Influenza (flu) season is around the corner and this year comes with yet another challenge in the face of the COVID-19 pandemic.

In order to reduce the dual impact of these viruses on the population and to avoid an influx of people becoming ill with the flu and coronavirus, Dr. Kevin Katz, Medical Director, Infection Prevention and Control at North York General Hospital, knows it’s more important than ever to get the flu shot.

Dr. Kevin Katz-550
Dr. Kevin Katz, Medical Director, Infection Prevention and Control at North York General Hospital

“Flu often takes a huge toll on the healthcare system, so it's extremely important for everyone to do what they can to decrease their chances of infection,” says Dr. Katz. “If not, hospitals and healthcare facilities can become overwhelmed by treating both flu and COVID-19 patients.”

COVID-19 and the flu are both contagious respiratory diseases caused by viruses. They also have common symptoms and spread the same way – through close droplet contact or touching a surface with the virus and then touching your mouth, nose or eyes. Because there is no way to tell the difference between COVID and the flu other than with a test and because symptoms overlap, it’s vital to reduce the burden of the flu as much as possible.

“We can’t differentiate between COVID-19 and the flu by symptoms alone, so if we can eliminate episodes of flu and eliminate those symptoms, we will require less testing and therefore less burden on the system as a whole,” explains Dr. Katz.

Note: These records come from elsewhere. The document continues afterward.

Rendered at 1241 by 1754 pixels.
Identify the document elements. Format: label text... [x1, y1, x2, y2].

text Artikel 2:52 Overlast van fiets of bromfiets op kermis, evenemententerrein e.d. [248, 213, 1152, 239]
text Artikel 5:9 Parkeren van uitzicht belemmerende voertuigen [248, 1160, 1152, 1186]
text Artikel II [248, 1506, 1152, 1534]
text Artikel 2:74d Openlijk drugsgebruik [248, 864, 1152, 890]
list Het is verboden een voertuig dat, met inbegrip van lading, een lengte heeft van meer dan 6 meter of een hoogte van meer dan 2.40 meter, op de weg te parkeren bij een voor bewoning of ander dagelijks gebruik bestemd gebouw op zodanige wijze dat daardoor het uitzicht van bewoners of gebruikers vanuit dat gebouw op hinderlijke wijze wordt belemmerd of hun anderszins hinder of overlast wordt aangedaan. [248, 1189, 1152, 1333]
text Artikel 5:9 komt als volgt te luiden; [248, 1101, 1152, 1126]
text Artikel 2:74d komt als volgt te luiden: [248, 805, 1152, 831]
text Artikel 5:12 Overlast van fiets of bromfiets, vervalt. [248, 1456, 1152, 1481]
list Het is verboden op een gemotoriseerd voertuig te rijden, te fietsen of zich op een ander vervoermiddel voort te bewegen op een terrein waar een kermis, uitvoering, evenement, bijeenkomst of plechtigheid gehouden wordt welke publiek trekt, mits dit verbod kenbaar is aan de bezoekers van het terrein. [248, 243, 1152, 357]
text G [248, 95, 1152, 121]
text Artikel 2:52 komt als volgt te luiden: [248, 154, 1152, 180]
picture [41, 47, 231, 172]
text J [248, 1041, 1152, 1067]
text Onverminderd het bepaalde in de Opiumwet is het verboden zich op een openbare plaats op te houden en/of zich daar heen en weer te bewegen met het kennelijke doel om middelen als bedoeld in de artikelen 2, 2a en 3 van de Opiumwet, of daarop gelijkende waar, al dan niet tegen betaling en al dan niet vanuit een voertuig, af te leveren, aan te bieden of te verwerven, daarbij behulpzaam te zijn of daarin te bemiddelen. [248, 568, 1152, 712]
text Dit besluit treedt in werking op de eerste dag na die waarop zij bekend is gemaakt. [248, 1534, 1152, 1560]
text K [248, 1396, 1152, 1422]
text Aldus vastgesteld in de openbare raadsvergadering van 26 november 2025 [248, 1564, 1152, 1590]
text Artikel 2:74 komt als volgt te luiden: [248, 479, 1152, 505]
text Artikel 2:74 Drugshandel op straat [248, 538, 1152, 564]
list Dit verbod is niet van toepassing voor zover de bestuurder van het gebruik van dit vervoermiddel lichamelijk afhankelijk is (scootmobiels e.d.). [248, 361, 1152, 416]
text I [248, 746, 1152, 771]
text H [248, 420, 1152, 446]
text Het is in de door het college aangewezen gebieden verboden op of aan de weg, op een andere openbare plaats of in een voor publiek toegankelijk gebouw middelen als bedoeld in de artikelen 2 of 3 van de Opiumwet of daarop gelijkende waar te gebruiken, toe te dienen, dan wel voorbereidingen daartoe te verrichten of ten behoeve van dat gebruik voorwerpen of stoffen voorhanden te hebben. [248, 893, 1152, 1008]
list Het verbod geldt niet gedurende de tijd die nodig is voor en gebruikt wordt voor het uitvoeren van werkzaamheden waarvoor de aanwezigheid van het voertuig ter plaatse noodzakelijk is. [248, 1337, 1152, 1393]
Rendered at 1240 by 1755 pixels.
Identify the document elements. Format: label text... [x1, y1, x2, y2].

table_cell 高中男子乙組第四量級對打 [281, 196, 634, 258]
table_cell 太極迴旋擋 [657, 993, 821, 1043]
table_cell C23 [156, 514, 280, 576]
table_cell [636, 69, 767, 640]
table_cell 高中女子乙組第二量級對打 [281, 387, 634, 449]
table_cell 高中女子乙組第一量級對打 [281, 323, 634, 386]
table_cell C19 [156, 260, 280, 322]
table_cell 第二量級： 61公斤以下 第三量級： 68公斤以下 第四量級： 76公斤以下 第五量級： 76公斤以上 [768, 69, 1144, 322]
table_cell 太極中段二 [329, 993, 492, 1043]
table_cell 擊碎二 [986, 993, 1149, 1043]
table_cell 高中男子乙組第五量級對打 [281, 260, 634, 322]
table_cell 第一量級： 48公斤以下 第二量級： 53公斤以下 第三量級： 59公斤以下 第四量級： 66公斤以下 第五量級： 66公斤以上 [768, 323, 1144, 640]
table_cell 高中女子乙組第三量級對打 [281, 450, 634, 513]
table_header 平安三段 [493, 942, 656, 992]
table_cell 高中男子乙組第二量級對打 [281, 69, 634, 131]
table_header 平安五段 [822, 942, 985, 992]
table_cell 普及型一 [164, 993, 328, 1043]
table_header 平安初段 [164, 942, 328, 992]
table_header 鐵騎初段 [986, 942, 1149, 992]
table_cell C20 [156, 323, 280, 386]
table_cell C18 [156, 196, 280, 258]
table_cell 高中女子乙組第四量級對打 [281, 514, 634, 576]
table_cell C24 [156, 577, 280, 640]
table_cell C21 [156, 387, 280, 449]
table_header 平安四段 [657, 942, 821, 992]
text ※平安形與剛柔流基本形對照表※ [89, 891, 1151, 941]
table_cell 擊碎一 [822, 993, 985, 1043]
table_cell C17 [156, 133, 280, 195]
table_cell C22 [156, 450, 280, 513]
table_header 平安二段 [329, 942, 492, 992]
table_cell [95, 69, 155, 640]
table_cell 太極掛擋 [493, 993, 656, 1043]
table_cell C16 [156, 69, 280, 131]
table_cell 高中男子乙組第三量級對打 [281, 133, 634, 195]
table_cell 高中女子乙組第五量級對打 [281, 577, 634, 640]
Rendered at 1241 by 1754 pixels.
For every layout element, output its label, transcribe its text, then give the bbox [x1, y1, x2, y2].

In order to make our fall experience easier, Dr. Katz says we need to continue wearing a mask, practicing hand hygiene and spatial separation, and get our influenza shot. Each time you have a case with those symptoms, it leads to anxiety, testing, potential exposures and quarantining.

Combat COVID

In order to meet demand, lab testing capacity will likely increase. “Right now, Ontario is conducting approximately 30,000 tests a day (with capacity of 40,000/day) with plans to double capacity in the fall,” says Dr. Katz. “The Shared Lab, whose members include North York General and Michael Garron hospitals, Sunnybrook Health Sciences Centre and Scarborough Health Network is playing a role in trying to do this.”

As we go into flu season in Ontario, we will be in a different circumstance than in March. We won’t be in lock down – kids are in school and stores are open.

“I do hope we will have a lighter flu season than normal, but we each have a role to play by getting our influenza vaccine and adhering to public health guidance,” says Dr. Katz.

This article first appeared in the September 2020 issue of The Pulse.